Saturday, the Japan Meteorological Agency warned of “unprecedented” risks from the “very dangerous” typhoon Nanmadol approaching the southern island of Kyushu, urging residents to seek shelter before the storm.
Typhoon Nanmadol produced winds of up to 270 kilometres per hour and was classified as a “violent” storm, the agency’s highest classification.
By late afternoon, it was 400 kilometres east of Okinawa and approaching the remote island of Minami Daito.
The storm will approach or make landfall in southern Kagoshima prefecture on Kyushu on Sunday, then move north the next day before heading towards Japan’s main island.
“There is a chance of unprecedented storms, high waves, storm surges, and record rainfall,” Ryuta Kurora, head of the forecast unit at the Japan Meteorological Agency, told reporters.
“Extreme caution is necessary,” he said, urging residents to evacuate as soon as possible.
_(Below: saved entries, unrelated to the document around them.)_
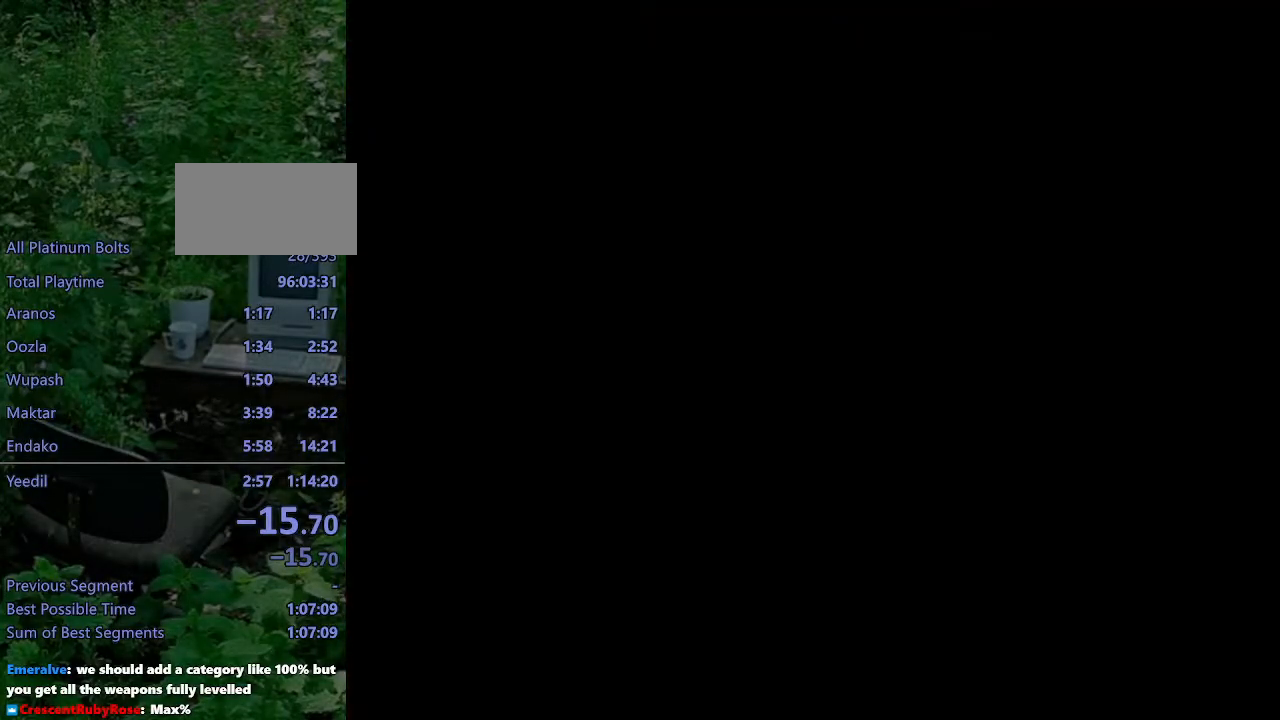
{"buttons": [], "left_stick": "right", "right_stick": "left", "events": [[83, "right_stick", "center"], [250, "left_stick", "right"], [283, "right_stick", "left"]]}
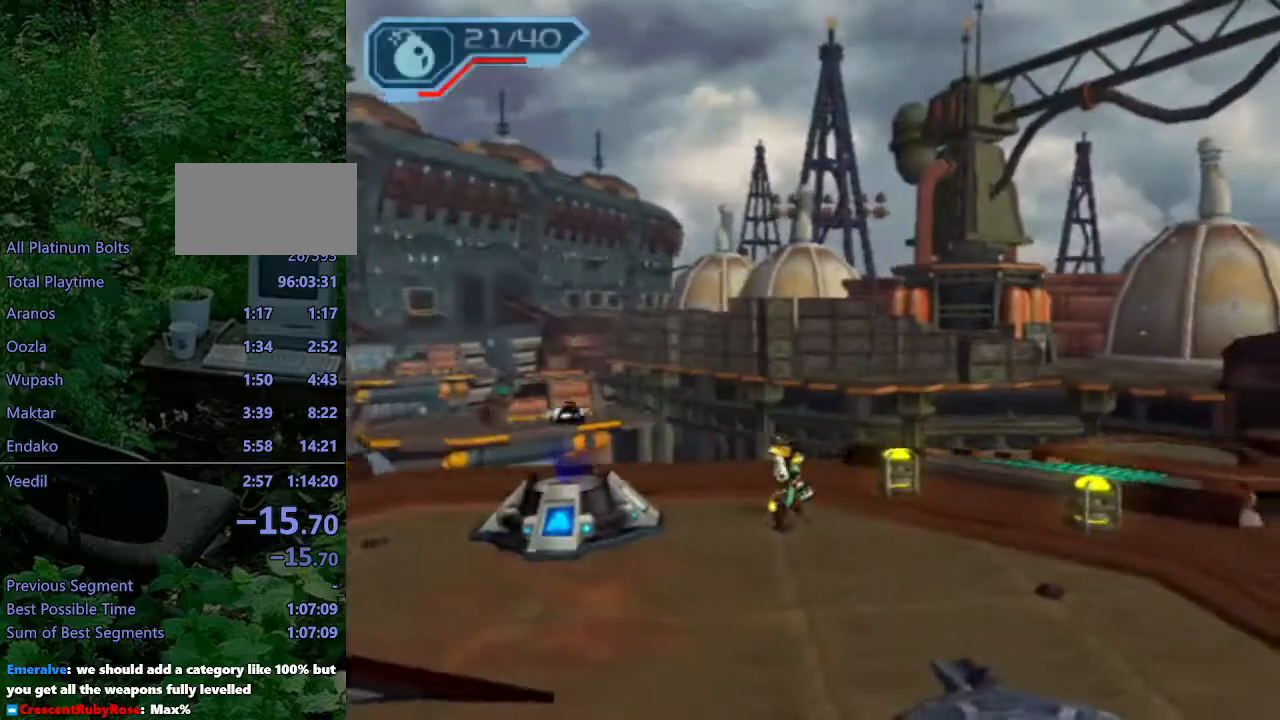
{"buttons": [], "left_stick": "center", "right_stick": "center", "events": [[100, "right_stick", "center"], [167, "left_stick", "center"], [233, "TRIANGLE", "down"], [300, "left_stick", "down-right"], [400, "TRIANGLE", "up"], [400, "left_stick", "center"]]}
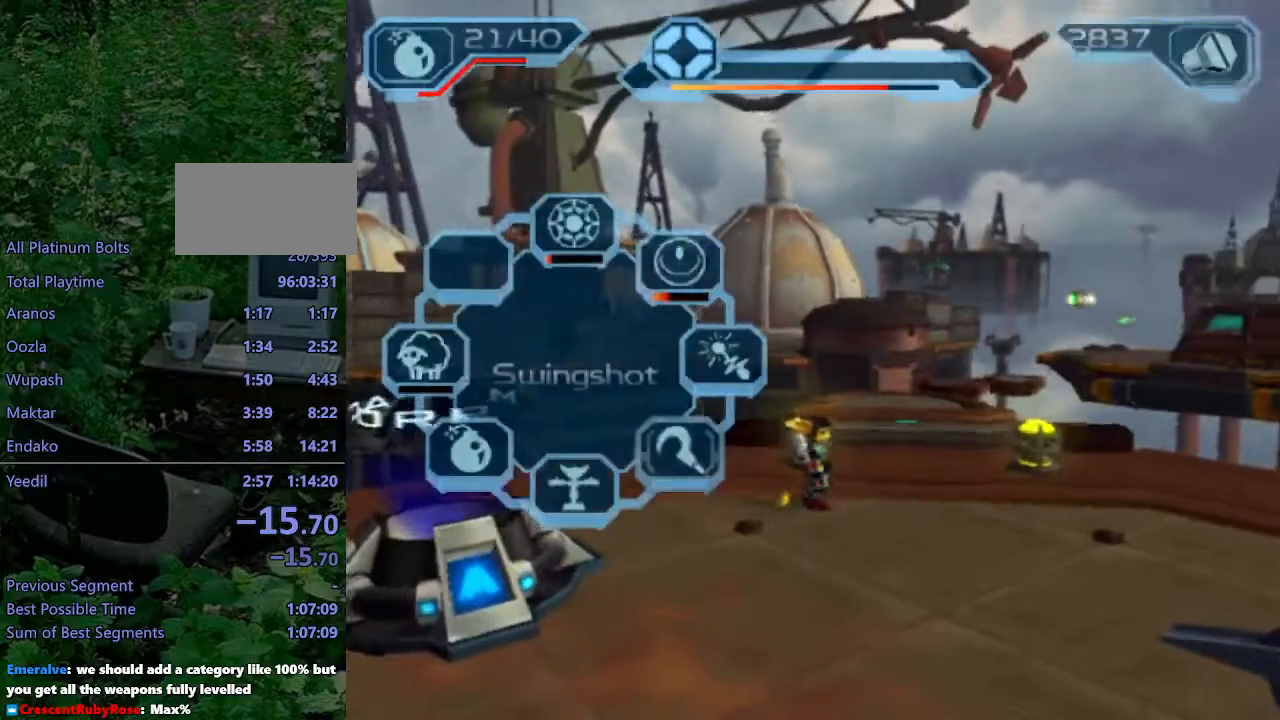
{"buttons": ["R2"], "left_stick": "up-right", "right_stick": "left", "events": [[17, "right_stick", "left"], [167, "left_stick", "right"], [200, "R2", "down"], [200, "right_stick", "center"], [267, "left_stick", "up-right"], [500, "right_stick", "left"]]}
It is an extremely hazardous typhoon.” Kurora stated that the weather agency was likely to issue its highest alert for the Kagoshima region later on Saturday.
Known as “special warnings,” these are only issued when the JMA predicts conditions that occur once every few decades.
Since the current system was adopted in 2013, this would be the first typhoon-related special warning issued outside of Okinawa.
“The wind from Typhoon Nanmadol will be so strong that some houses may collapse,” Kurora warned reporters, adding that flooding and landslides were also possible.
A level four evacuation “instruction” is already in effect for 330,000 people in Kagoshima, and authorities urged residents to move to shelters or alternative housing before issuing a level five call.
In Japan, evacuation warnings are voluntary, and authorities struggled to persuade residents to seek shelter quickly enough during previous extreme weather events.
Japan is in the midst of typhoon season and experiences approximately 20 typhoons per year, as well as frequent heavy rainfall that causes mudslides and flash floods.
In 2019, Typhoon Hagibis struck Japan while hosting the Rugby World Cup, killing more than 100 people. A year earlier, Typhoon Jebi shut down Kansai Airport in Osaka, resulting in the deaths of fourteen people.
During Japan’s annual rainy season in 2018, floods and landslides killed more than 200 people in western Japan.
According to the websites of Japan Airlines and All Nippon Airways, regional airports, including those in Kagoshima, Miyazaki, and Kumamoto, began to experience flight cancellations before Typhoon Nanmadol.
Heat waves, droughts, and flash floods are becoming more frequent and intense, according to climate change, which also increases the severity of storms.